In the 1990s, Schweig Engel began buying ad space on cable in the city, says Jeff McCann, formerly an advertising salesman at TCI.
"There wasn't a lot on cable yet," McCann says. "But Mike bought into it. He knew how to get his name out there."
McCann adds that it wasn't just the ads that created a buzz.
"When you walked into Schweig Engel you'd see all those guys," says McCann. There was Mike, there was John, there was Warren. They were that accessible. And I think that's why they did so well as long as they did."
The Schweig Engel party ended in 2004. Stein says the business was still profitable, but the partners were ready to move on. The original building is now, ironically, a National Rent-to-Own.

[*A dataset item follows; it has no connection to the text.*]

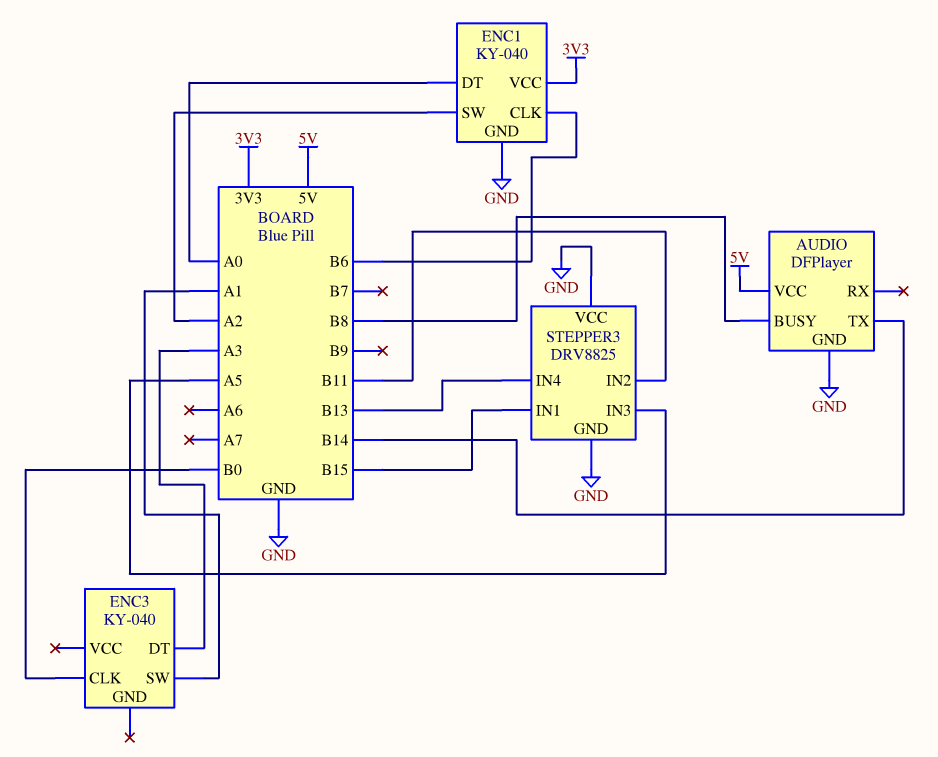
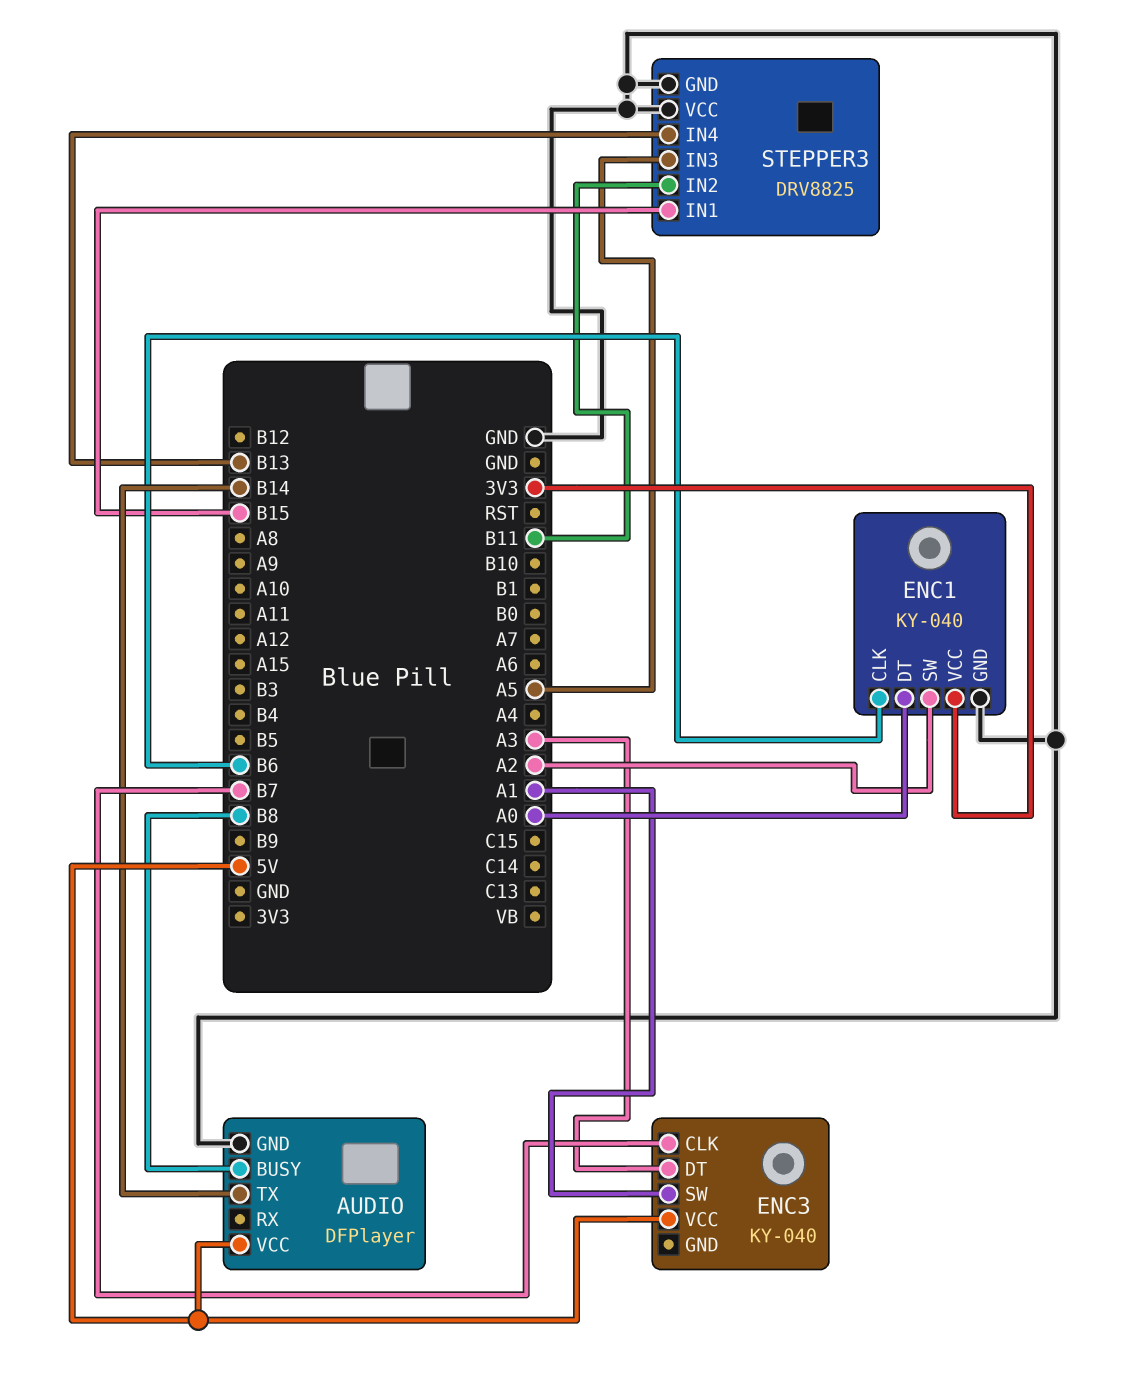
ENC3 pin CLK: B0 -> B7
ENC3 pin VCC: none -> 5V

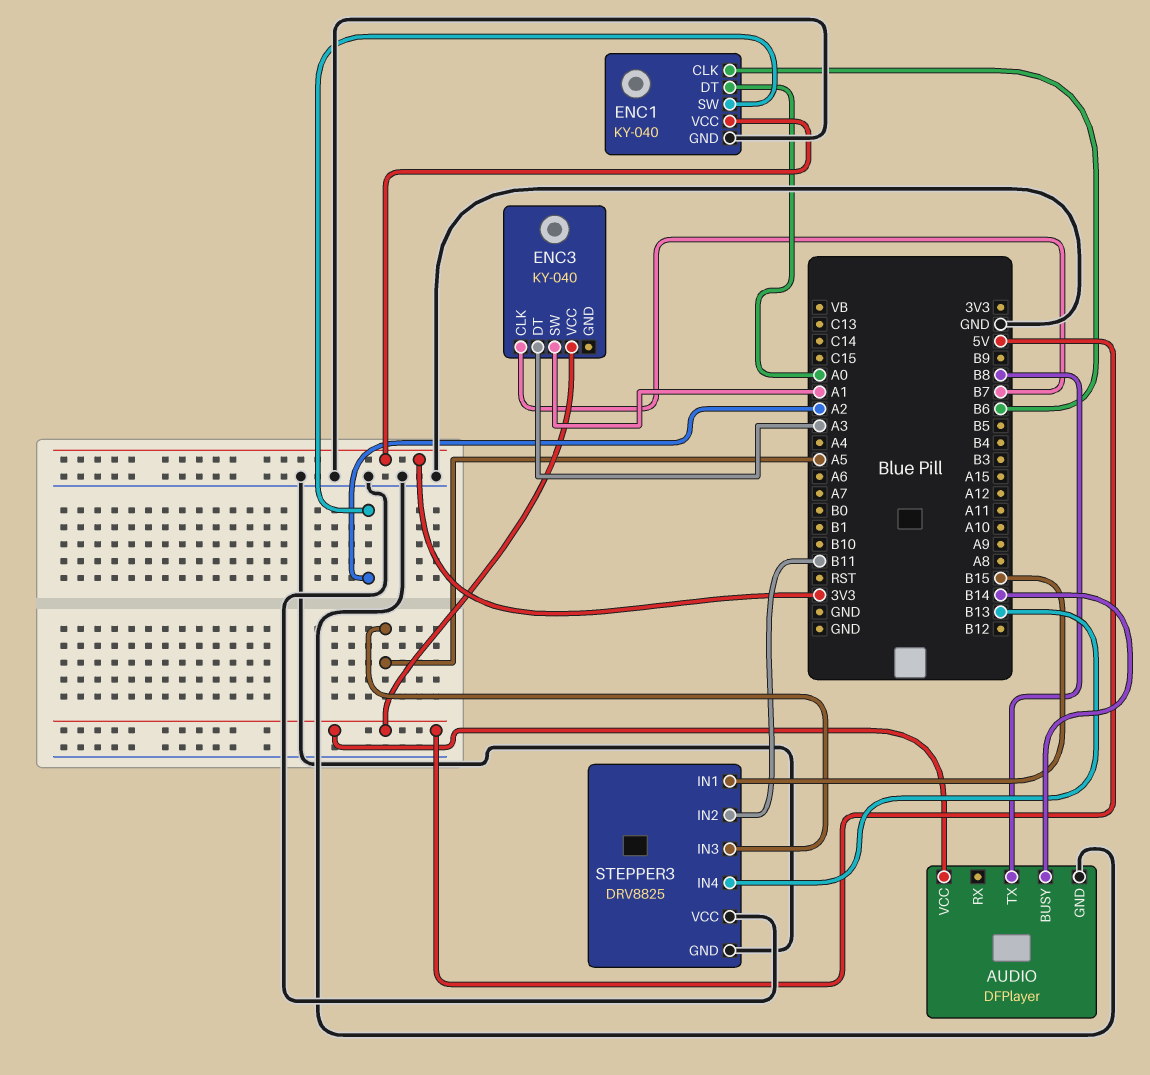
AUDIO pin BUSY: B8 -> B14
AUDIO pin TX: B14 -> B8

Stein became manager of Alro Heating & Cooling in St. Ann. John North moved to DeBary, Florida, where he now runs two separate businesses (one manages credit-card fees for other companies). Warren Lewis works for Value City Furniture but, while vice president at Schweig Engel, took great pride in having risen from maintenance man to the first company officer from outside the family. (He was also one of the very first black furniture buyers in the United States.)
Stein says he and North are planning on flying out to LA in early 2012 to make the Funny or Die commercials. He's kicking around an Iron Man spoof. Meanwhile, Nick Corirossi is salivating.